Task prompt:
Begin your copy at the line with "Suivre Votre Commande" in the records below and end it at the line with "unser Webangebot zu verbessern. Um bestimmte", restating each line word for word; omit the pictures.

Source records
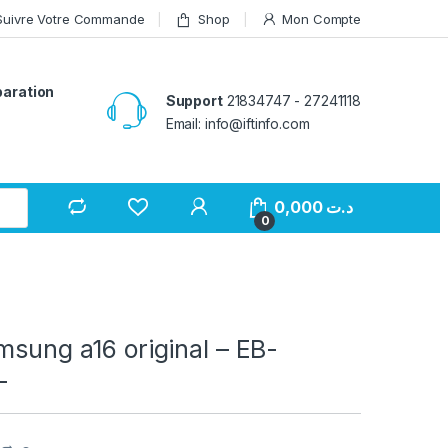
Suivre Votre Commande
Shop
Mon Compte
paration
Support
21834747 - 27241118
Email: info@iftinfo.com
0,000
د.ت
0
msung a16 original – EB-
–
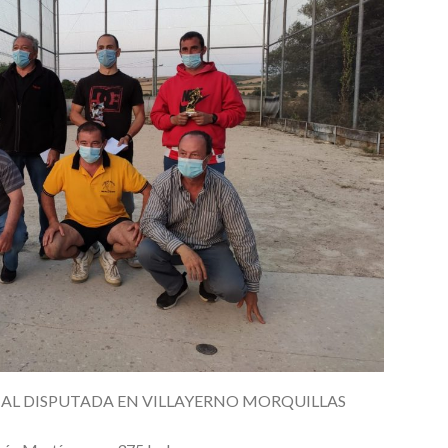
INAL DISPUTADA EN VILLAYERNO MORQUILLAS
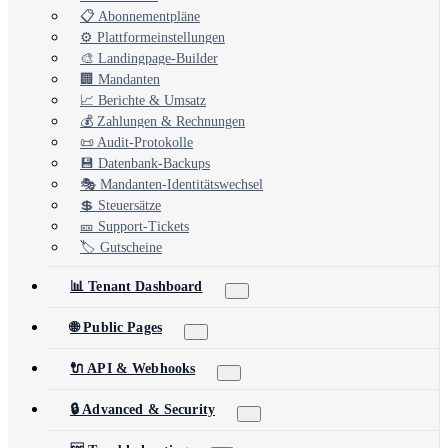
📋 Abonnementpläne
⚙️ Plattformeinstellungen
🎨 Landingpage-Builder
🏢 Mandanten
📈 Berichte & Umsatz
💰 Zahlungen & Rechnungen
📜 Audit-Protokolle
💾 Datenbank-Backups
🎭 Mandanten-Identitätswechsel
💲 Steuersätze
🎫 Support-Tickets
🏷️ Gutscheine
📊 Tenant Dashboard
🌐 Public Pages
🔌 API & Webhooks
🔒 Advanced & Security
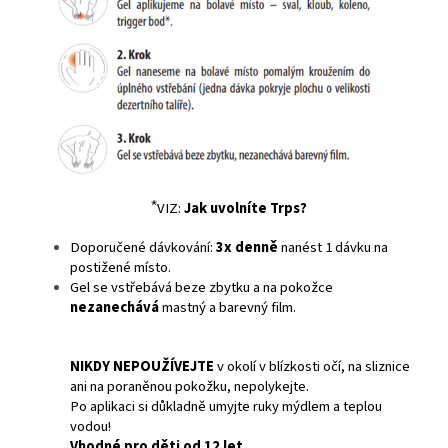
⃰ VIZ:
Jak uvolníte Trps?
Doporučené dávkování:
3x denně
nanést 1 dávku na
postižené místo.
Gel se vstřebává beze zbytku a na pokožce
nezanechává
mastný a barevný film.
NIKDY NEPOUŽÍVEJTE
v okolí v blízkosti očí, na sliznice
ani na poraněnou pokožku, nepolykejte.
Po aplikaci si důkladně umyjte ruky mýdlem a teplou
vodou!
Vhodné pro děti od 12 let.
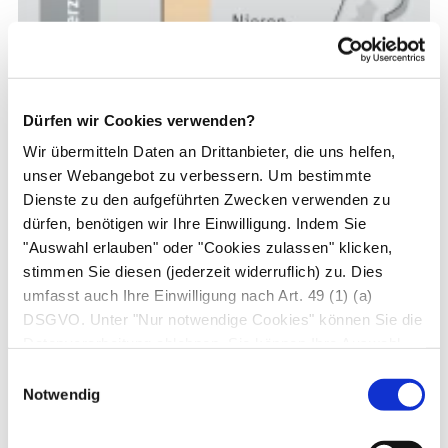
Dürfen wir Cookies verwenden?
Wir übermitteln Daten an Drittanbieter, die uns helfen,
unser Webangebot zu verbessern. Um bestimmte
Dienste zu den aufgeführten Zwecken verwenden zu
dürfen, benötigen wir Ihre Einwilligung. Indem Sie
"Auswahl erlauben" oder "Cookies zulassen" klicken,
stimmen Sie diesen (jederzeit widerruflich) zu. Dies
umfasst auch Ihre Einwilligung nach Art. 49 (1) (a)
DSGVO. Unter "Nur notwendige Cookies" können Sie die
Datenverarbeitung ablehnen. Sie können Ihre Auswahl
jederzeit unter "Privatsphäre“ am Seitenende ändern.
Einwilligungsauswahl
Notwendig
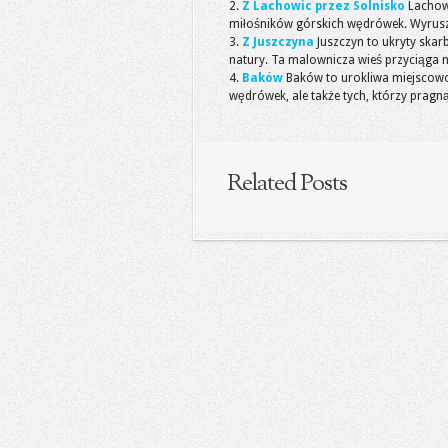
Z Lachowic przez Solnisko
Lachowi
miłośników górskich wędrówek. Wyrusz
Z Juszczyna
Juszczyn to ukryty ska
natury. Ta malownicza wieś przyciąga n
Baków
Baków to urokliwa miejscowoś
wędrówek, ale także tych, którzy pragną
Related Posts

--

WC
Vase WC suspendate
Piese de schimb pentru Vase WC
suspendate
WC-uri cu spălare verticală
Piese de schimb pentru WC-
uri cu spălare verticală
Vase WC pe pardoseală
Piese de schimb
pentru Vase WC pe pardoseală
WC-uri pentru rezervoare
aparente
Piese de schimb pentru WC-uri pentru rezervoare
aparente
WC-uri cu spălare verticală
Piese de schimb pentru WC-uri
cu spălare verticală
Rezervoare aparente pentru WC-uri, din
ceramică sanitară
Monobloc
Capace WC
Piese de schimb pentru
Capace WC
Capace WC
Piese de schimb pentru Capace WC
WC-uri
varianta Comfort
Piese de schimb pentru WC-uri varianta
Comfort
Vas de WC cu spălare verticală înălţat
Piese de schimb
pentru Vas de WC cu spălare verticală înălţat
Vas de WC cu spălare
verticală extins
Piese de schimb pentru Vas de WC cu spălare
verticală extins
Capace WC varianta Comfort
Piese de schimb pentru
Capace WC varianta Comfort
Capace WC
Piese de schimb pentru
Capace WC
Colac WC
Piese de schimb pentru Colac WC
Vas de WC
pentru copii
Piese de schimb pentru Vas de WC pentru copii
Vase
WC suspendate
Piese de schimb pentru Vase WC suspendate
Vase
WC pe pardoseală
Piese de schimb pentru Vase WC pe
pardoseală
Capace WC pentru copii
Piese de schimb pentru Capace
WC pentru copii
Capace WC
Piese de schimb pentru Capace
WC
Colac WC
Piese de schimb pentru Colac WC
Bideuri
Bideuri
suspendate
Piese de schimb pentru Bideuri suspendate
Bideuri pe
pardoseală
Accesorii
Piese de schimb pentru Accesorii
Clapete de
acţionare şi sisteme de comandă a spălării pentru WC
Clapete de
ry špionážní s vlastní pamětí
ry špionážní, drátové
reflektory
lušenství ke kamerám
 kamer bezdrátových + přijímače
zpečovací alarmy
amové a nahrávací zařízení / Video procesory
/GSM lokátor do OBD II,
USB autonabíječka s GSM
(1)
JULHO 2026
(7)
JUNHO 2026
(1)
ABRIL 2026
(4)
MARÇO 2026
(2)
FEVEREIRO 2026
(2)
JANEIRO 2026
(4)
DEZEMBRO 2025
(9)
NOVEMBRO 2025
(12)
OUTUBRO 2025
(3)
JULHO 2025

Output of the exercise:
Suivre Votre Commande
Shop
Mon Compte
paration
Support
21834747 - 27241118
Email: info@iftinfo.com
0,000
د.ت
0
msung a16 original – EB-
–
INAL DISPUTADA EN VILLAYERNO MORQUILLAS
📋 Abonnementpläne
⚙️ Plattformeinstellungen
🎨 Landingpage-Builder
🏢 Mandanten
📈 Berichte & Umsatz
💰 Zahlungen & Rechnungen
📜 Audit-Protokolle
💾 Datenbank-Backups
🎭 Mandanten-Identitätswechsel
💲 Steuersätze
🎫 Support-Tickets
🏷️ Gutscheine
📊 Tenant Dashboard
🌐 Public Pages
🔌 API & Webhooks
🔒 Advanced & Security
⃰ VIZ:
Jak uvolníte Trps?
Doporučené dávkování:
3x denně
nanést 1 dávku na
postižené místo.
Gel se vstřebává beze zbytku a na pokožce
nezanechává
mastný a barevný film.
NIKDY NEPOUŽÍVEJTE
v okolí v blízkosti očí, na sliznice
ani na poraněnou pokožku, nepolykejte.
Po aplikaci si důkladně umyjte ruky mýdlem a teplou
vodou!
Vhodné pro děti od 12 let.
Dürfen wir Cookies verwenden?
Wir übermitteln Daten an Drittanbieter, die uns helfen,
unser Webangebot zu verbessern. Um bestimmte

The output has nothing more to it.